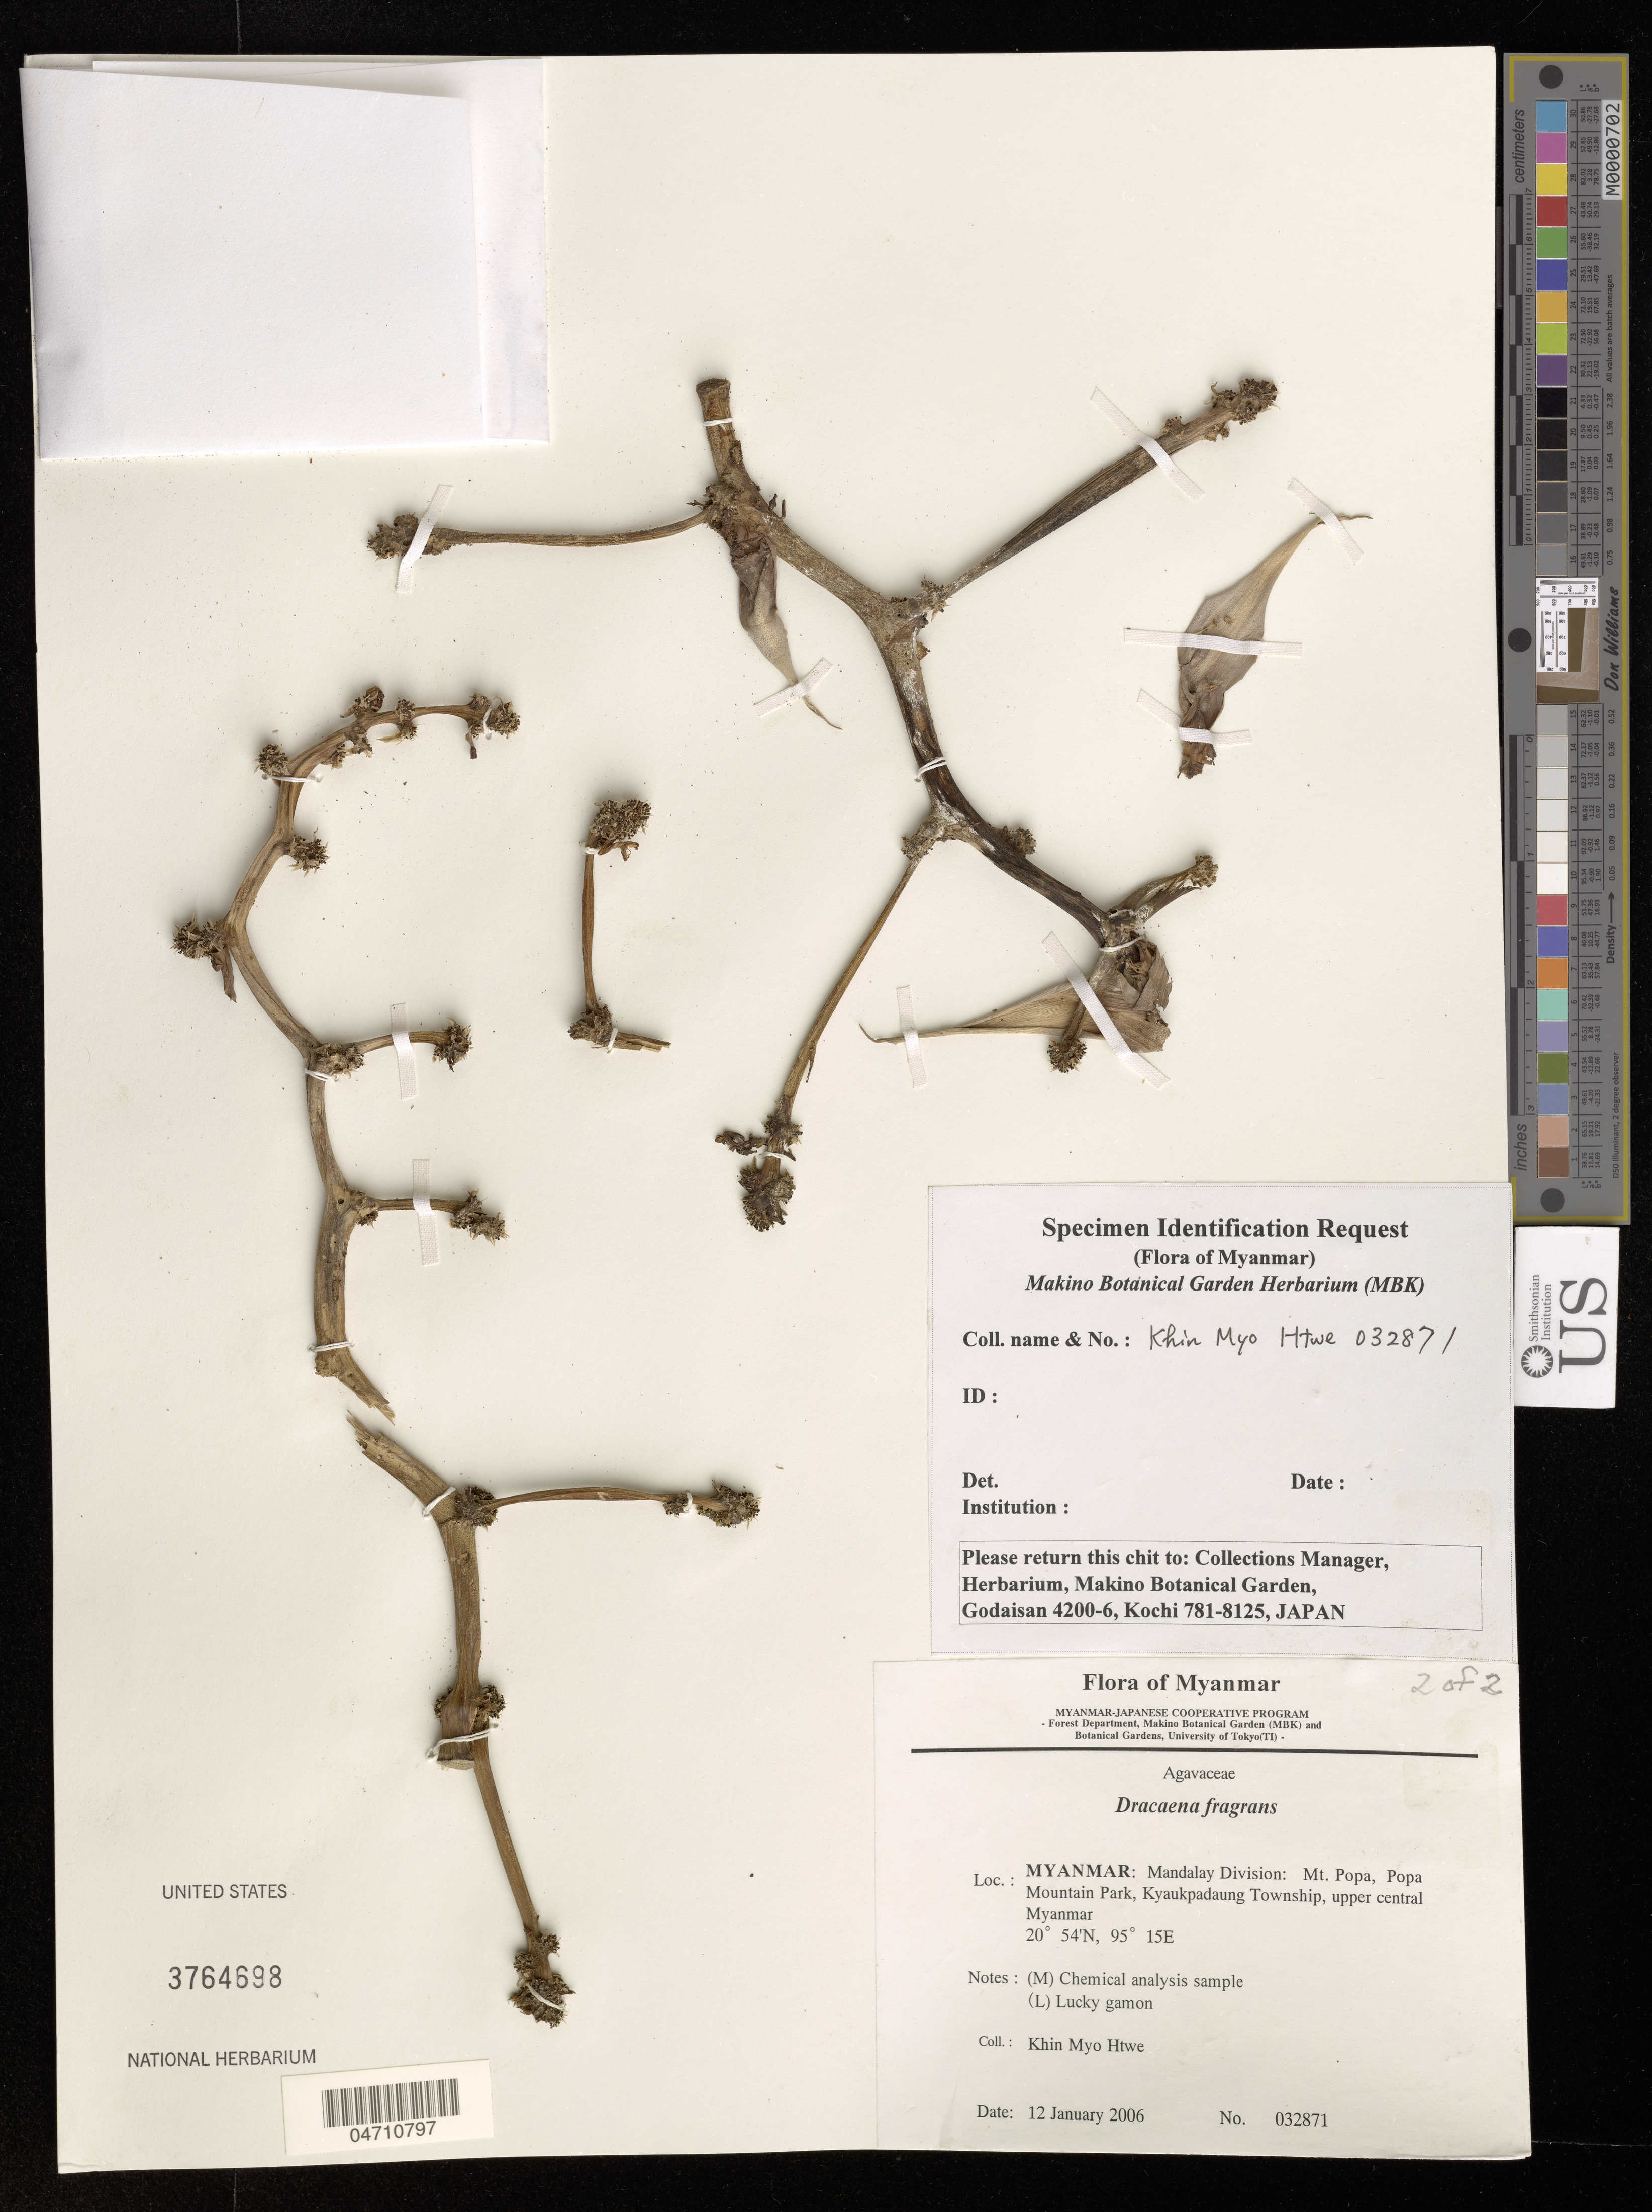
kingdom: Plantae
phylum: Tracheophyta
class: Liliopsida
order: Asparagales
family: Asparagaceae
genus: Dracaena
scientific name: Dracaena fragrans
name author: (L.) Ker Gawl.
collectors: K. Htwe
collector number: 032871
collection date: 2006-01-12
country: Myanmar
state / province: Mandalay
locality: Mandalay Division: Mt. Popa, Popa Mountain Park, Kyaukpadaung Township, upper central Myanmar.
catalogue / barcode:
———
§ Your goal
Reproduce the entries above with "collection date" replaced by "date collected" and every other line unchanged, omitting the pictures.

§ Answer below
kingdom: Plantae
phylum: Tracheophyta
class: Liliopsida
order: Asparagales
family: Asparagaceae
genus: Dracaena
scientific name: Dracaena fragrans
name author: (L.) Ker Gawl.
collectors: K. Htwe
collector number: 032871
date collected: 2006-01-12
country: Myanmar
state / province: Mandalay
locality: Mandalay Division: Mt. Popa, Popa Mountain Park, Kyaukpadaung Township, upper central Myanmar.
catalogue / barcode:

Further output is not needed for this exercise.